Actions to take.
(a) Translate this sentence from the 2024 guidance remarks into Spanish: "Capital expense is expected to be approximately $20 million for the year."
(b) According to the 2024 guidance remarks, why is adjusted EBITDA yield expected to rise compared to 2023? Answer in one to three sentences.
(c) Write what comes next in the 2024 guidance remarks, picking up after their final line.

Excerpt.
[Start of Attachment]

The expected increase in adjusted EBITDA yield compared to 2023 is due to expanded gross margin from profitable revenue growth and cost reductions associated with our ongoing transformation initiatives. Let me provide a few other comments beyond these two main categories. We expect non-GAAP gross margins to be in the range of 75% to 77% depending on revenue mix, largely consistent with last year. We expect non-GAAP operating expense to decline in 2024 relative to 2023, with Q1 expense being somewhat higher than the other three quarters due in part to the timing of the AutoSense transaction. We expect operating cash flow for the year to be in the range of $20 million to $30 million, with Q1 being a usage of cash and the remaining quarters being a source of cash.
We expect non-GAAP tax for the year to be approximately $20 million and we expect this expense category to be relatively linear for the year. Capital expense is expected to be approximately $20 million for the year. Going forward, the company is conforming to the treasury stock method for calculating share dilution. As a result, both GAAP and non-GAAP basic share count in 2024 is expected to average 46 million shares for the year and fully diluted share count is expected to average approximately 48 million for the year. Before we open the call for questions, I’d like to hand it back to Jon for a few additional comments. Jon?

[End of Attachment]

Dataset excerpts.
[Start of Attachment]

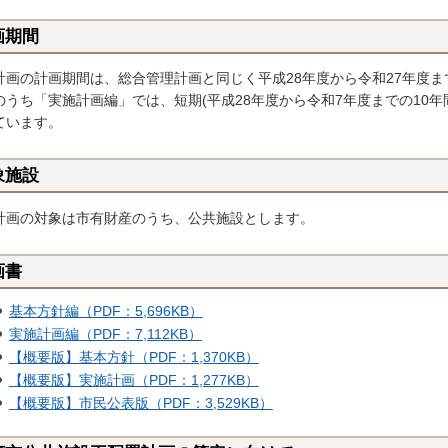
画期間
画の計画期間は、総合管理計画と同じく平成28年度から令和27年度ま
うち「実施計画編」では、短期(平成28年度から令和7年度までの10年
ています。
象施設
画の対象は市有財産のうち、公共施設とします。
画書
基本方針編（PDF：5,696KB）
実施計画編（PDF：7,112KB）
【概要版】基本方針（PDF：1,370KB）
【概要版】実施計画（PDF：1,277KB）
【概要版】市民公表版（PDF：3,529KB）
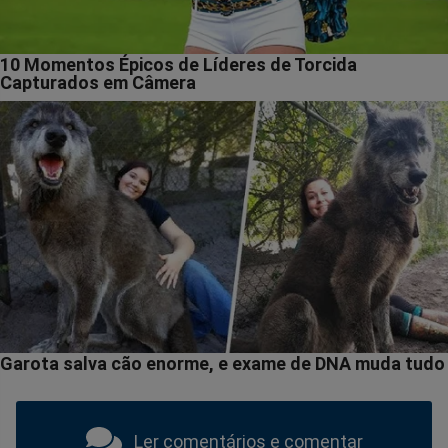
Ler comentários e comentar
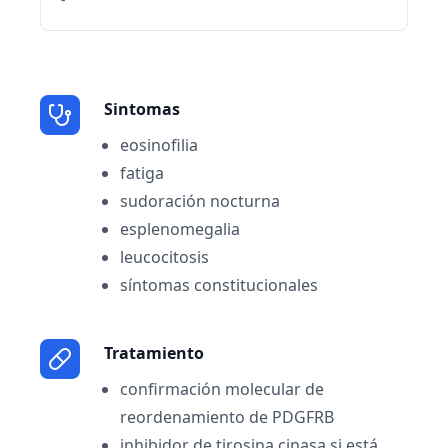
Sintomas
eosinofilia
fatiga
sudoración nocturna
esplenomegalia
leucocitosis
síntomas constitucionales
Tratamiento
confirmación molecular de
reordenamiento de PDGFRB
inhibidor de tirosina cinasa si está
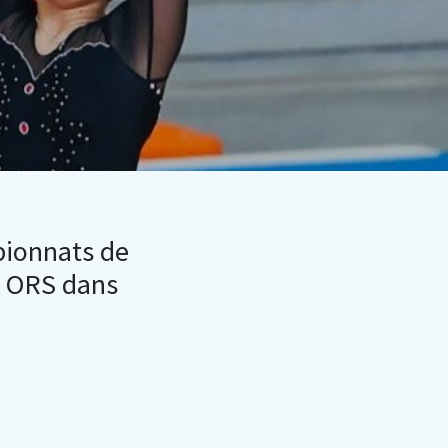
pionnats de
c ORS dans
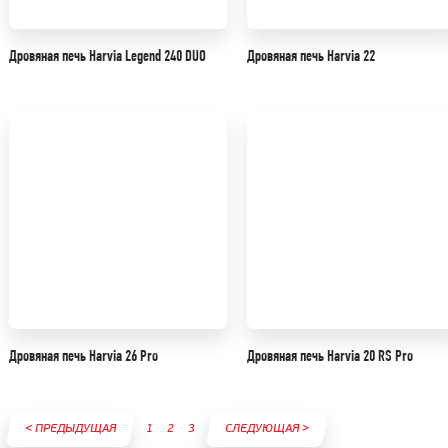
Дровяная печь Harvia Legend 240 DUO
Дровяная печь Harvia 22
Дровяная печь Harvia 26 Pro
Дровяная печь Harvia 20 RS Pro
< ПРЕДЫДУЩАЯ
1
2
3
СЛЕДУЮЩАЯ >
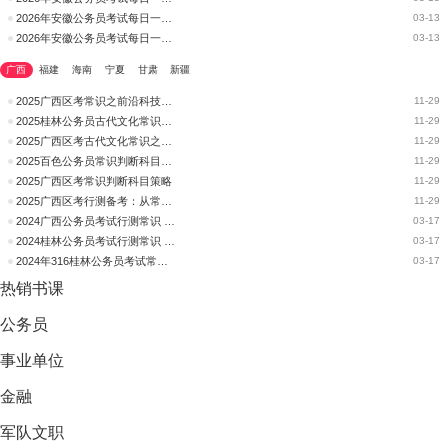
2026年安徽公务员考试每日一练：常识判断（92）
03-13
2026年安徽公务员考试每日一练：常识判断（91）
03-13
广西
福建
海南
宁夏
甘肃
新疆
2025广西区考常识之前沿科技备考指南
11-29
2025桂林公务员古代文化常识之座次文化
11-29
2025广西区考古代文化常识之座次文化
11-29
2025百色公务员常识判断科目策略
11-29
2025广西区考常识判断科目策略
11-29
2025广西区考行测备考：从常识角度看言语
11-29
2024广西公务员考试行测常识 最不按套路出牌题目
03-17
2024桂林公务员考试行测常识 最不按套路出牌题目
03-17
2024年316桂林公务员考试常识逗比题目汇总
03-17
热销
书课
公务员
事业单位
金融
军队文职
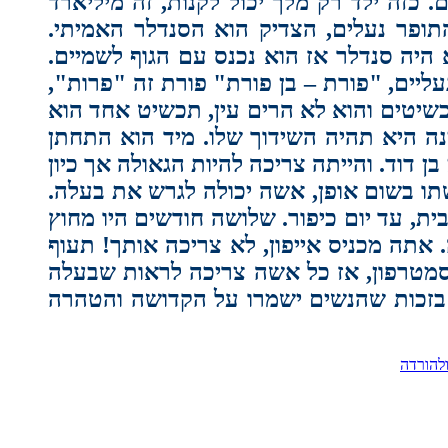
 כזה ילד רק מלך יכול לקנות, זה מיליארד
 התופר נעלים, הצדיק הוא הסנדלר האמיתי.
היה סנדלר אז הוא נכנס עם הגוף לשמיים.
ליים, "פורת – בן פורת" פורת זה "פרות",
תכשיטים והוא לא הרים עין, תכשיט אחד הוא
ה היא תהיה השידוך שלו. מיד הוא התחתן
 דוד. והייתה צריכה להיות הגאולה אך כיון
ו בשום אופן, אשה יכולה לגרש את בעלה.
ת, עד יום כיפור. שלושה חודשים היו מחוץ
אתה מכניס אייפון, לא צריכה אותך! תעוף
 סמטרפון, אז כל אשה צריכה לראות שבעלה
. בזכות שהנשים ישמרו על הקדושה והטהרה
ולהורדה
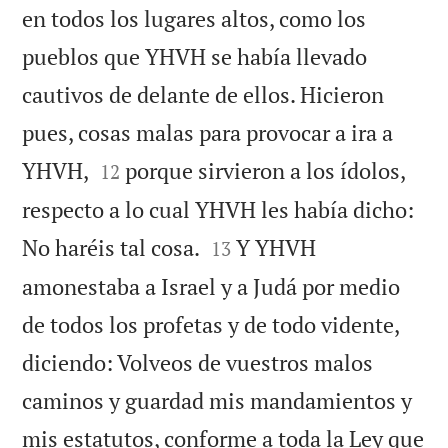
en todos los lugares altos, como los
pueblos que YHVH se había llevado
cautivos de delante de ellos. Hicieron
pues, cosas malas para provocar a ira a


YHVH,
porque sirvieron a los ídolos,
12
respecto a lo cual YHVH les había dicho:


No haréis tal cosa.
Y YHVH
13
amonestaba a Israel y a Judá por medio
de todos los profetas y de todo vidente,
diciendo: Volveos de vuestros malos
caminos y guardad mis mandamientos y
mis estatutos, conforme a toda la Ley que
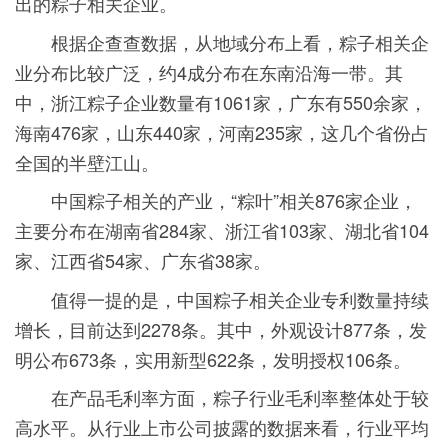
出的粽子相关企业。
根据企查查数据，从地域分布上看，粽子相关企
业分布比较广泛，约4成分布在东南沿海一带。其
中，浙江粽子企业数量有1061家，广东有550余家，
海南476家，山东440家，河南235家，这几个省份占
全国的半壁江山。
中国粽子相关的产业，“粽叶”相关876家企业，
主要分布在湖南省284家、浙江省103家、湖北省104
家、江西省54家、广东省38家。
值得一提的是，中国粽子相关企业专利数量持续
增长，目前达到2278条。其中，外观设计877条，发
明公布673条，实用新型622条，发明授权106条。
在产品毛利率方面，粽子行业毛利率整体处于较
高水平。从行业上市公司披露的数据来看，行业平均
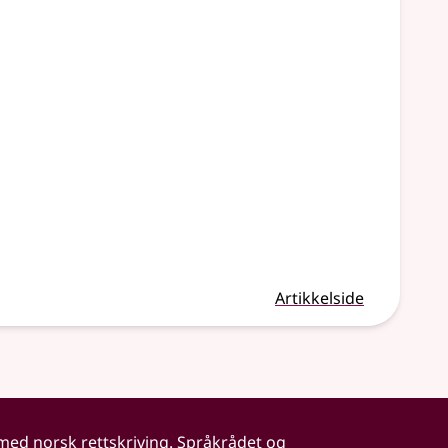
Artikkelside
 med norsk rettskriving. Språkrådet og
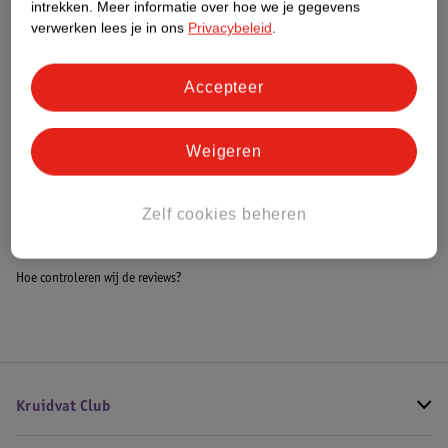
intrekken.
Meer informatie over hoe we je gegevens
Impact Score.
verwerken lees je in ons
Privacybeleid
.
Meer informatie
Accepteer
Bestel & Bezorginformatie
Weigeren
Bekijk ook
Zelf cookies beheren
Meer
Topmark
Alle Wipstoeltjes
Hoe controleren wij de reviews?
Kruidvat Club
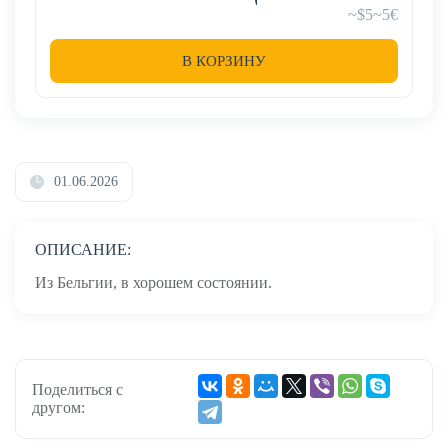
~$5
~5€
В КОРЗИНУ
01.06.2026
ОПИСАНИЕ:
Из Бельгии, в хорошем состоянии.
Поделиться с
другом:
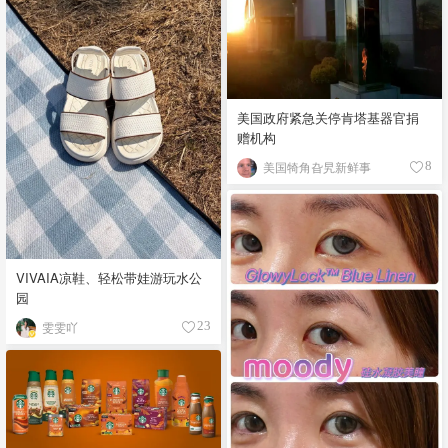
美国政府紧急关停肯塔基器官捐
赠机构
美国犄角旮旯新鲜事
8
VIVAIA凉鞋、轻松带娃游玩水公
园
雯雯吖
23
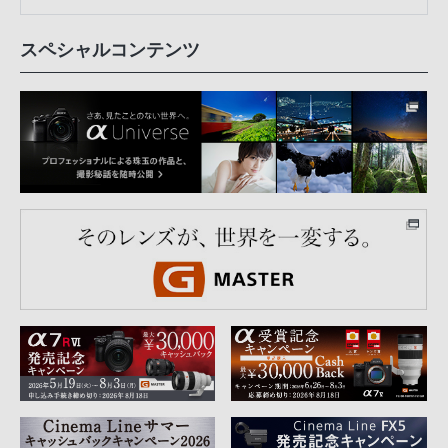
スペシャルコンテンツ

[End of Attachment]

Answers by item number.
(a) Se espera que el gasto de capital sea de aproximadamente 20 millones de dólares para el año.

(b) Gross margin is expected to expand, driven by profitable revenue growth and by cost reductions associated with the company's ongoing transformation initiatives.

(c)
Jon Kirchner: Thanks, Robert. We have covered a lot of material today and I thought it would be helpful if I summarized how I’ll be measuring our success as we move through 2024. At a high level, my expectations for Xperi are to continue the business transformation initiatives we began several years ago to streamline and optimize the organization, which will be measured by the significantly improved profitability and positive cash flow outlined in our ‘24 outlook. On a strategic level, as we drive the business units to deliver the specific key growth milestones outlined earlier in the call, we expect that to set us up for accelerated revenue growth and increased operating leverage in 2025 and beyond. Lastly, as you may know, a shareholder of the company has nominated directors to serve on our board.
Given that we are here to discuss the quarter and our outlook for the business, we will not be taking questions on this call regarding the nominations or the annual meeting. With that, I’ll turn the call over to the operator for questions. Operator?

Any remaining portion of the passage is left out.